Lepage se sirve de la anécdota para echar miradas al fondo de las almas, que no son lo mismo que los espíritus: de repente la pantalla cumple su función original y una imagen de la bella Juliette aparece en cine, luego la pantalla nuevamente es trastocada y permite al espectador ver cómo se observaría, desde abajo de una mesa, el coqueteo de vasos, de manos, el prender del cigarro, del encuentro entre Miles y Greco.

De nuevo Cocteau en el vuelo que -dice una cortinilla electrónica- lo trae de Nueva York, la ciudad que no lo ha comprendido del todo, la antiOrfeo, la más clara comprobación de ``la edad de la razón que es la más oscura''.

Y de Lepage, que nos dice que sufre, que una semilla crece en su interior, que es la de la angustia. Y el teléfono de su cuarto nueve suena: es el amor que ha perdido en 1989, cuando se le ocurrió la idea de juntar, a partir de su experiencia triste, la melancolía de Miles, la de Cocteau, la de Greco, la de todos los ahí presentes.

Otra vez la pantalla es tal e imágenes de Miles Davis aparecen previas a un texto que se proyecta en fondo rojo, en el que se dice cómo padeció después de ese viaje a París, cómo todos los músicos blancos lo imitaban y despreciaban, cómo se hizo adicto a la heroína, como sus colegas, tal y como lo recuerda Clint Eastwood en su película, que el actor es hijo del Flaco Lauren, que quién sabe por qué trampas de la razón viene a la memoria.

Magia para la salvación

Y otra vez Lepage en su cuarto, con los gritos de una mujer que jadea en el fondo, y él llama a recepción para decirle que hagan algo, y la recepcionista imaginaria -que ya es real y es una francesa muy pícara-, parece que le contesta que a ella la cosa de los menages no se le da, que por qué no se integra él. Y la risa también tiene cabida en esta sorpresa.
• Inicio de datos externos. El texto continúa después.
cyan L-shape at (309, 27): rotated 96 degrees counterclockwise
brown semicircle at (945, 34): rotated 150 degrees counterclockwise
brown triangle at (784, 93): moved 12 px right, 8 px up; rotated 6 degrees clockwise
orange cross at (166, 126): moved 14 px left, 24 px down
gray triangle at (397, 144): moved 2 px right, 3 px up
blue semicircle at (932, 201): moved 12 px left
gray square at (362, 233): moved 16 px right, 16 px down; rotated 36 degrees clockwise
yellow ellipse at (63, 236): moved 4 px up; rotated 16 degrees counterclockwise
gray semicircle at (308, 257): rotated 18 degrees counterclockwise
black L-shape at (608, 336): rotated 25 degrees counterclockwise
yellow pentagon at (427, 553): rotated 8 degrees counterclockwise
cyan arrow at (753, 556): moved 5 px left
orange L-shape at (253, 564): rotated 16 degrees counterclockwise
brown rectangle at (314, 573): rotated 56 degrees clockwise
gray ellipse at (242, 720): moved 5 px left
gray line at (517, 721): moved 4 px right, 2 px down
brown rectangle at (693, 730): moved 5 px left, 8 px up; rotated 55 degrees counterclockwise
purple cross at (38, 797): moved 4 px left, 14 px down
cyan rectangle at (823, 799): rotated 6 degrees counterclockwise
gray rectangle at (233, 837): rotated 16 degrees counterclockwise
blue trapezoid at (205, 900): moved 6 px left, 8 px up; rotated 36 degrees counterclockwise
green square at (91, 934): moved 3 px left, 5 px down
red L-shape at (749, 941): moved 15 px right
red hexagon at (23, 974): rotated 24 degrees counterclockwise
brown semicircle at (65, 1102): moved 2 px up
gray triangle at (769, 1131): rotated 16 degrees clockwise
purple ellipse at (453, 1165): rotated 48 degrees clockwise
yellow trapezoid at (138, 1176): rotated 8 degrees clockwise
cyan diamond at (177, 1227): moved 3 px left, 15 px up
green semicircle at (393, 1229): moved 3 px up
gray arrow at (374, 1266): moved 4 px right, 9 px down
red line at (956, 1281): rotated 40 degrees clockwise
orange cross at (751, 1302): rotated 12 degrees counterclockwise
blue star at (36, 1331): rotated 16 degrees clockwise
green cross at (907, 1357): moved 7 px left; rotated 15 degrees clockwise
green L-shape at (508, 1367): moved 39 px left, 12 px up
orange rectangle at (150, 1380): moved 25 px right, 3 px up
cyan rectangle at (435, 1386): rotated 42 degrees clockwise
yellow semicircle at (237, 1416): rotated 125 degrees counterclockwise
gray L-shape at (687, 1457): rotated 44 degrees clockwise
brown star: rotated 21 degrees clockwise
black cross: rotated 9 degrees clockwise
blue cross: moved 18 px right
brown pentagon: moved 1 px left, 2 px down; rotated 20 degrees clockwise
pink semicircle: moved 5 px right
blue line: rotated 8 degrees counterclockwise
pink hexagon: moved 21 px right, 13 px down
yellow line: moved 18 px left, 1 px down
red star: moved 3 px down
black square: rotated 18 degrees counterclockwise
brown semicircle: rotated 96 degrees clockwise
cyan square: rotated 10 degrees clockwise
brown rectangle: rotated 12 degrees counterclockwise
El progreso ha sustituido a la invención, sentencia Cocteau desde su butaca de avión, al referirse a esa Nueva York que no duerme, que no descansa, que es la ciudad de todos los lugares y ninguno, donde conoció por boca de Miles Davis la auténtica magia, la única que podría salvar.

Las agujas de la acupuntura no curan lo que el opio sí, terminan por concluir Miles Davis, Cocteau, Lepage, y el cuerpo del actor Néstor Saied, en el útimo acto de la obra a cargo de los grupos Ex Machina y la compañía de Robert Lepage, de Quebec -que tiene la sabiduría íntima de lo francés y la capacidad de impacto del inglés- que desciende solitario hacia el infierno.